In terms of vaccination of contacts, the health department coordinated 13 events, including one large scale mass vaccination clinic for all inmates on August 23, 2018. A total of 248 inmates were investigated as close contacts of confirmed cases and 107 received vaccinations from the health department. An additional 195 vaccinations were given at a mass vaccination clinic to all inmates on August 23rd. A total of 302 vaccines were administered to inmates at BCDC between February and October 2018.
The majority of the data collection throughout this outbreak was done by the LHD epidemiologist with the assistance of the internal HAV team and BCDC operations staff. Initial case notifications came from either MS at BCDC or local hospitals upon lab confirmation. BCDC operations would begin collecting information on all possible contacts to create a line list for the LHD. This line list included inmate name, dates of exposure to the confirmed case, and current location (in facility, transferred to other facility, or released). This information was then reviewed by the LHD epidemiologist and compiled into an internal tracking document. This document allowed LHD staff to identify all inmates identified as contacts throughout the outbreak and assisted in determining who was in need of vaccination. After the vaccination clinics at BCDC, LHD epidemiologist calculated throughput for each event.

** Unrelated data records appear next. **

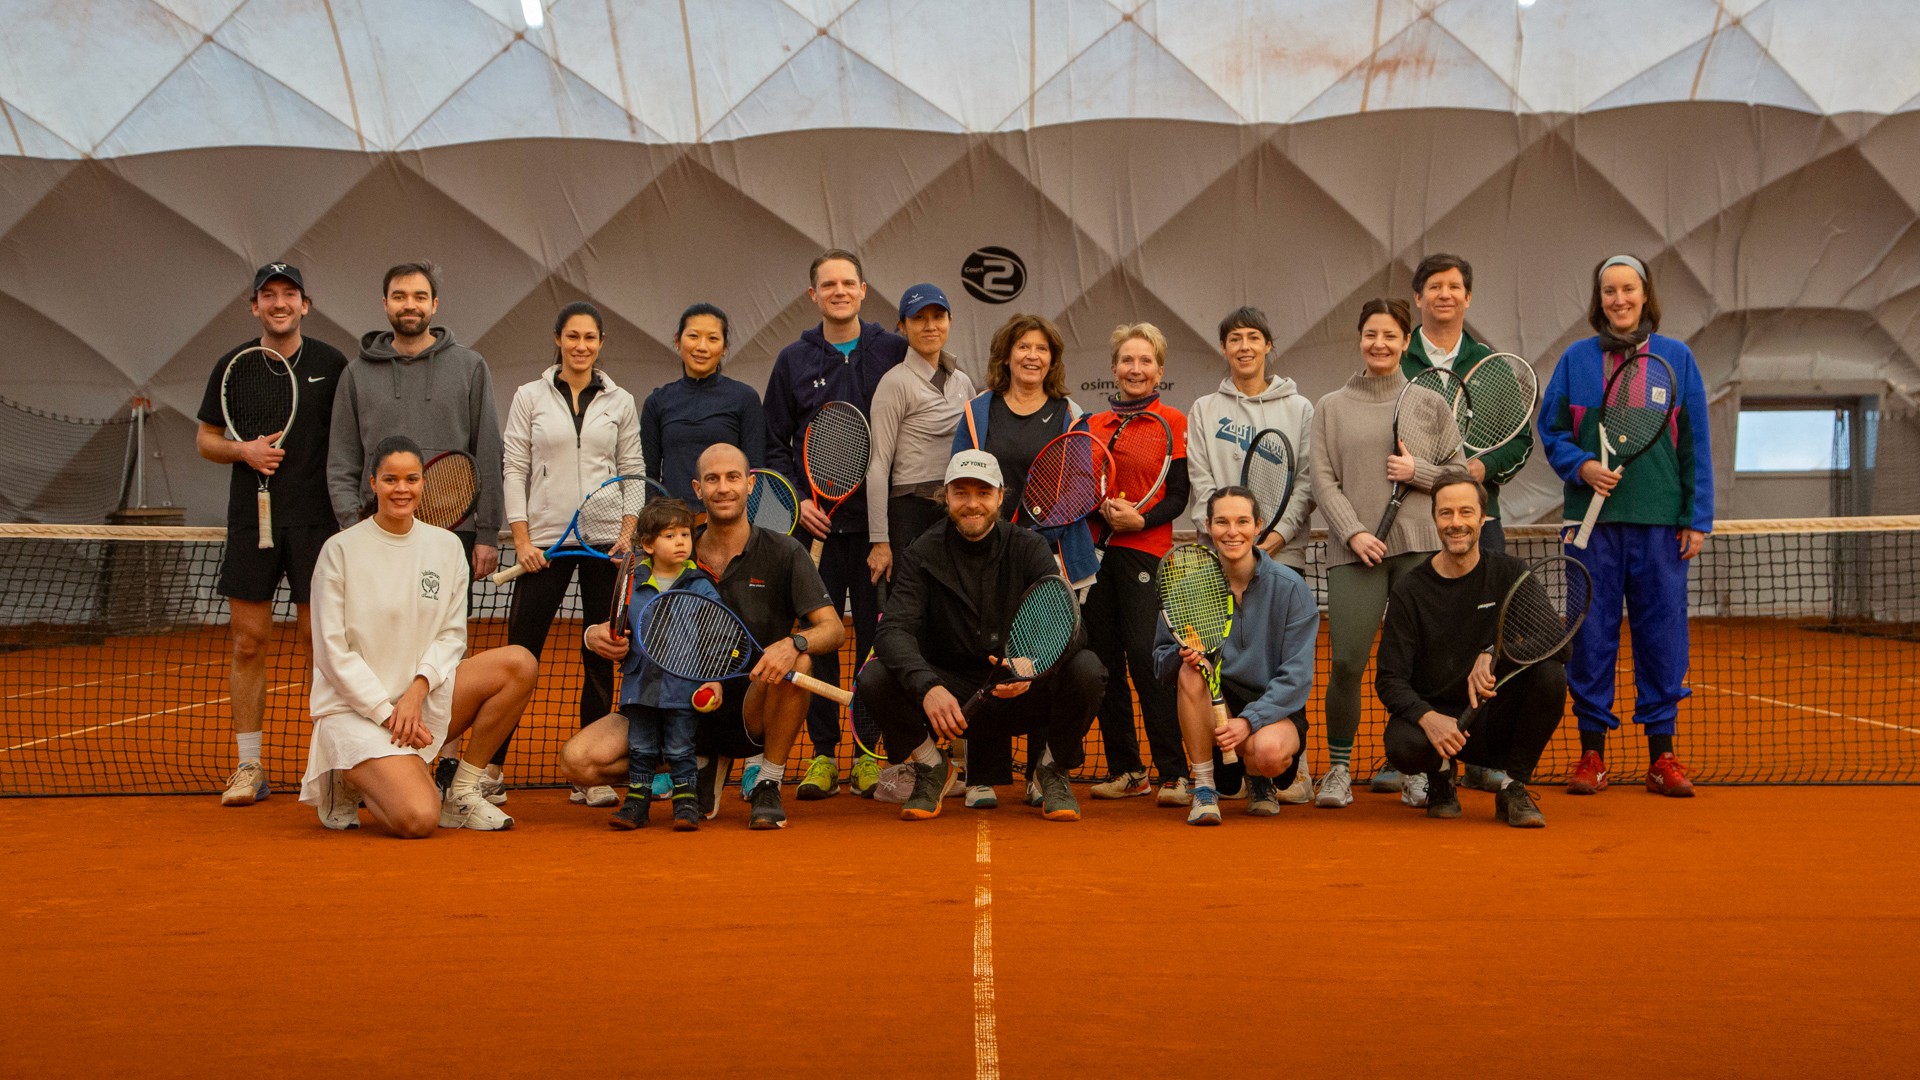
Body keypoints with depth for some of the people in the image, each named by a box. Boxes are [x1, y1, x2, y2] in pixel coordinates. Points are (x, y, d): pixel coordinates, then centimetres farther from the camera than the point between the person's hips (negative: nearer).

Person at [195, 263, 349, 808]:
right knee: (248, 643, 2)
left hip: (316, 522, -1)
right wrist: (244, 450, -8)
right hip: (251, 521, 1)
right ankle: (249, 767, 10)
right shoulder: (233, 365, 7)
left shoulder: (331, 364, 4)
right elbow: (205, 438, 13)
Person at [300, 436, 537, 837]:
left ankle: (462, 792, -7)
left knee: (519, 663, -19)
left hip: (423, 698, 5)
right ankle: (348, 783, 7)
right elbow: (333, 653, -8)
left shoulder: (446, 546, 6)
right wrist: (388, 712, -15)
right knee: (419, 820, -27)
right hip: (353, 710, -5)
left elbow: (452, 635, 5)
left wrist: (417, 691, -13)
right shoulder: (341, 550, -6)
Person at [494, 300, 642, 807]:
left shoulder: (620, 402, 9)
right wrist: (521, 538, -5)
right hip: (544, 540, -1)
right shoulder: (530, 397, 6)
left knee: (601, 656, 3)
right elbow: (514, 470, 3)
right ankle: (490, 767, 6)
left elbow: (633, 472, 9)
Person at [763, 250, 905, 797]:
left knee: (876, 637, 2)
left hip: (878, 521, -1)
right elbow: (775, 445, 11)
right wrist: (797, 500, -3)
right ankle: (823, 751, 13)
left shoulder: (894, 352, 3)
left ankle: (869, 752, 12)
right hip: (817, 524, 1)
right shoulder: (793, 361, 8)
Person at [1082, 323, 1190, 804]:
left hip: (1147, 551, -4)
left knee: (1145, 655, -13)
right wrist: (1103, 510, -7)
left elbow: (1179, 496, -2)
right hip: (1097, 551, 4)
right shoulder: (1094, 424, 14)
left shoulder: (1173, 421, 3)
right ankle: (1125, 770, 12)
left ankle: (1174, 771, -4)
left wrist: (1141, 519, -17)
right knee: (1104, 660, 3)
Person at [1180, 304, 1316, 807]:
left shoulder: (1299, 408, 11)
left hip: (1283, 553, -1)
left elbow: (1306, 480, 3)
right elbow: (1202, 484, 5)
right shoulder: (1204, 410, 14)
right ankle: (1226, 774, 3)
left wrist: (1278, 533, -11)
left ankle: (1292, 766, 6)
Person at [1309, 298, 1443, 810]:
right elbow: (1324, 481, 4)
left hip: (1420, 547, 1)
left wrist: (1417, 470, -7)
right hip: (1355, 550, 0)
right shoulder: (1331, 407, 13)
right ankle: (1339, 768, 6)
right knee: (1346, 662, -9)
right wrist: (1353, 532, -9)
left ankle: (1417, 771, 12)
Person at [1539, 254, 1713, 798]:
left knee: (1662, 631, 2)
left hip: (1660, 522, 0)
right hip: (1593, 519, 0)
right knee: (1592, 633, 1)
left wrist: (1696, 518, 0)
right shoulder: (1576, 359, 8)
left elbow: (1695, 444, 6)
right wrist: (1582, 466, -10)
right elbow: (1550, 430, 9)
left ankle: (1661, 754, 11)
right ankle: (1592, 750, 10)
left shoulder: (1677, 357, 7)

Throughput for each clinic clearly demonstrates how the process improved over the course of the outbreak. At the first vaccine event on February 22nd, 17 inmates were vaccinated over the course of 120 minutes (7.1 mins/inmate). The vaccination event on April 12th saw 15 inmates in 90 minutes (6.0 mins/inmate). The mass vaccination clinic on August 23rd had the best throughput, with 195 vaccines administered in 150 minutes (45 seconds/inmate).
The internal HAV team met weekly throughout the outbreak, beginning in February 2018. At these weekly meetings, the nurse administrator and epidemiologist would share lessons learned from recent vaccination events at BCDC and solicit feedback from members of the team. KDPH and neighboring LHDs also provided guidance and feedback throughout the outbreak response.

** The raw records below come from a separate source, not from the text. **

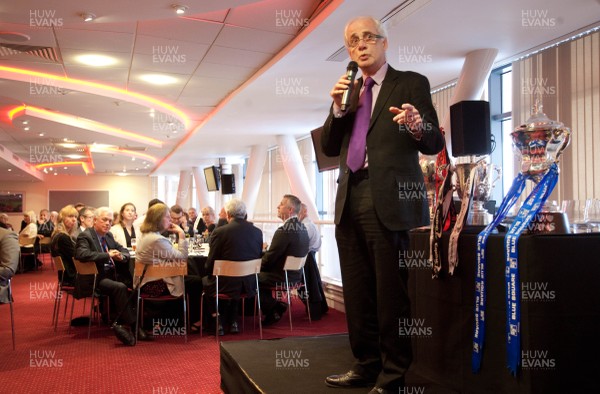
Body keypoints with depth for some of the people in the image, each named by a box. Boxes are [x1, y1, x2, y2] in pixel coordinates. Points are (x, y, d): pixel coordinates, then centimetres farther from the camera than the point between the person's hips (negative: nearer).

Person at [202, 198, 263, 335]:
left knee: (205, 281, 24)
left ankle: (219, 323, 25)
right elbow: (258, 258, 8)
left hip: (226, 285, -4)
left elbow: (210, 263, -7)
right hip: (249, 285, 5)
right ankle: (232, 321, 32)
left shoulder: (219, 232, -13)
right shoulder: (257, 232, -1)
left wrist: (210, 275, 13)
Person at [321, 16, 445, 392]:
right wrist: (339, 108, -1)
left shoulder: (411, 83, 4)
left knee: (392, 294, -4)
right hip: (351, 200, 6)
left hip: (390, 201, -6)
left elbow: (435, 143, -2)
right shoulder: (349, 91, 19)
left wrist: (417, 126, -24)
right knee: (358, 293, 11)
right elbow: (330, 148, 14)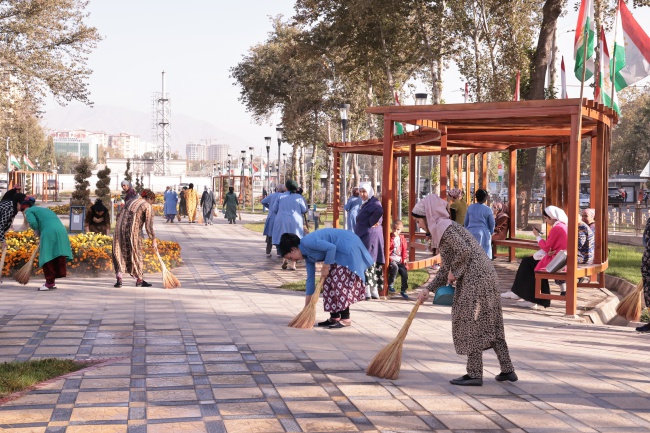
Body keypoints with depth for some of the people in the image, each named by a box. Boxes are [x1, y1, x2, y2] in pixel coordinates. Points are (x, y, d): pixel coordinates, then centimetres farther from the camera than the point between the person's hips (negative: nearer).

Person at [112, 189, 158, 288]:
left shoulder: (131, 202, 21)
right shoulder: (148, 207, 1)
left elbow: (119, 215, 21)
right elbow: (148, 226, -4)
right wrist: (153, 240, 3)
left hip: (119, 227, 6)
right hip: (132, 230, -6)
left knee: (119, 254, 10)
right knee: (136, 254, 8)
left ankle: (119, 279, 1)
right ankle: (139, 280, 17)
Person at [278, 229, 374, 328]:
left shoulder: (308, 242, -19)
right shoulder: (307, 255, 11)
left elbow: (331, 248, -26)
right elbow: (310, 278, 15)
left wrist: (325, 267, -14)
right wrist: (307, 305, 17)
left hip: (348, 248, -10)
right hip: (339, 253, 10)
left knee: (340, 281, -13)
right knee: (329, 282, 8)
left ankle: (345, 319, -11)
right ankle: (334, 317, 12)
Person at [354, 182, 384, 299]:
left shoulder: (373, 203, -13)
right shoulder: (366, 204, 17)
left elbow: (379, 211, -34)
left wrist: (372, 222, -21)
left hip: (369, 236, -10)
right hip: (364, 237, 10)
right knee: (373, 263, 10)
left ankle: (367, 291, -11)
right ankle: (374, 291, 13)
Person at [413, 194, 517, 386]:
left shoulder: (445, 228, -11)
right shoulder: (441, 230, 20)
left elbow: (464, 251, -24)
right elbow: (446, 269, 23)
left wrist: (454, 271, -10)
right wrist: (428, 289, 18)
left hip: (475, 278, -10)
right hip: (484, 277, 10)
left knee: (471, 323, -3)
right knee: (490, 323, 13)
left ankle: (475, 374, 2)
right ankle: (507, 370, 17)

Conversations between BCDC operations and medical staff were ongoing and allowed for improvements to the process. For example, prior to the large-scale mass vaccination clinic, members of the internal HAV team suggested prefilling PEFs with relevant demographic information provided by BCDC, to cut down on the amount of time spent completing these forms on site. With these prefilled forms, inmates were only required to verify their correctness and sign the HIPAA/VIS statements. Following the first clinic in February, the LHD also identified an improvement that could be made to speed up the process once on site. The LHD would now send a final vaccination list to BCDC the day before the clinic, so those inmates in need of vaccination could be pulled and ready for LHD staff when they arrived.

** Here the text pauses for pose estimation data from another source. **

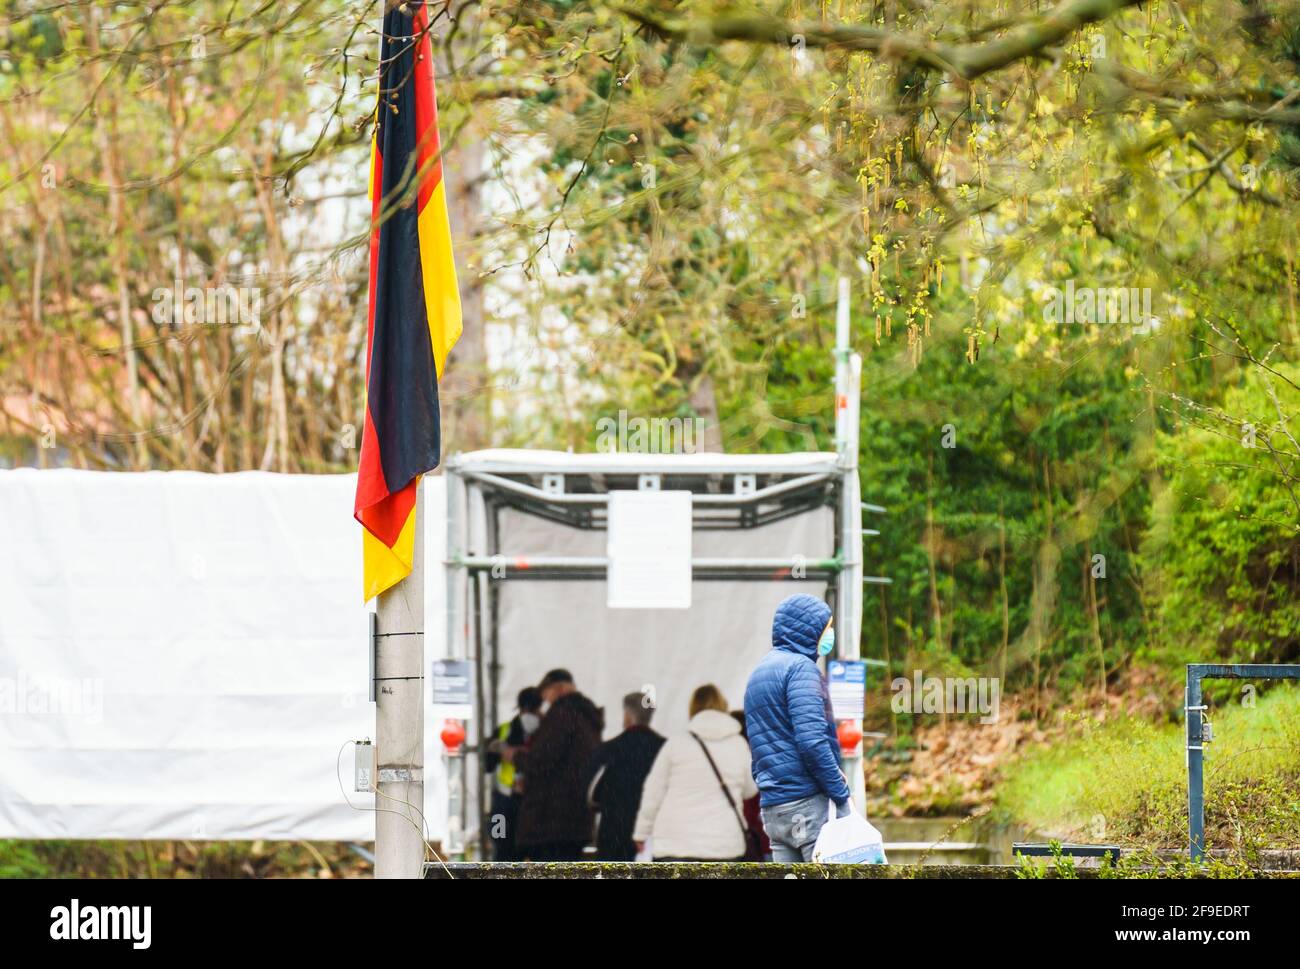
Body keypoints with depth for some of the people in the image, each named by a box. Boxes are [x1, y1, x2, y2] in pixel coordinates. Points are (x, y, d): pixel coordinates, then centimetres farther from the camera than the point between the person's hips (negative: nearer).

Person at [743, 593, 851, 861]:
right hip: (810, 801, -9)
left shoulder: (759, 671, 21)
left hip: (771, 807, 9)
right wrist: (841, 795, -14)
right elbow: (812, 741, -18)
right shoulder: (800, 668, -8)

Our four objectives for this program were all achieved. Objective one saw the establishment of a strong, working relationship with our local correctional facility which will benefit the community during this outbreak and in future outbreaks. For objective two, the expertise and knowledge of the LHD was shared with BCDC staff in regards to HAV transmission and disinfection strategies to decrease the spread of HAV within the facility. BCDC staff are now aware of HAV isolation protocols, and this knowledge can easily be applied to other infectious diseases. Contact identification and the creation of a line list will also be beneficial if there is an additional outbreak at the facility and will lead to a speedier response by the LHD and BCDC. For the final objective, vaccine administration to inmates at BCDC has led to no documented secondary spread within the facility. Additionally, the number of cases currently or recently incarcerated at BCDC dropped significantly by late summer 2018.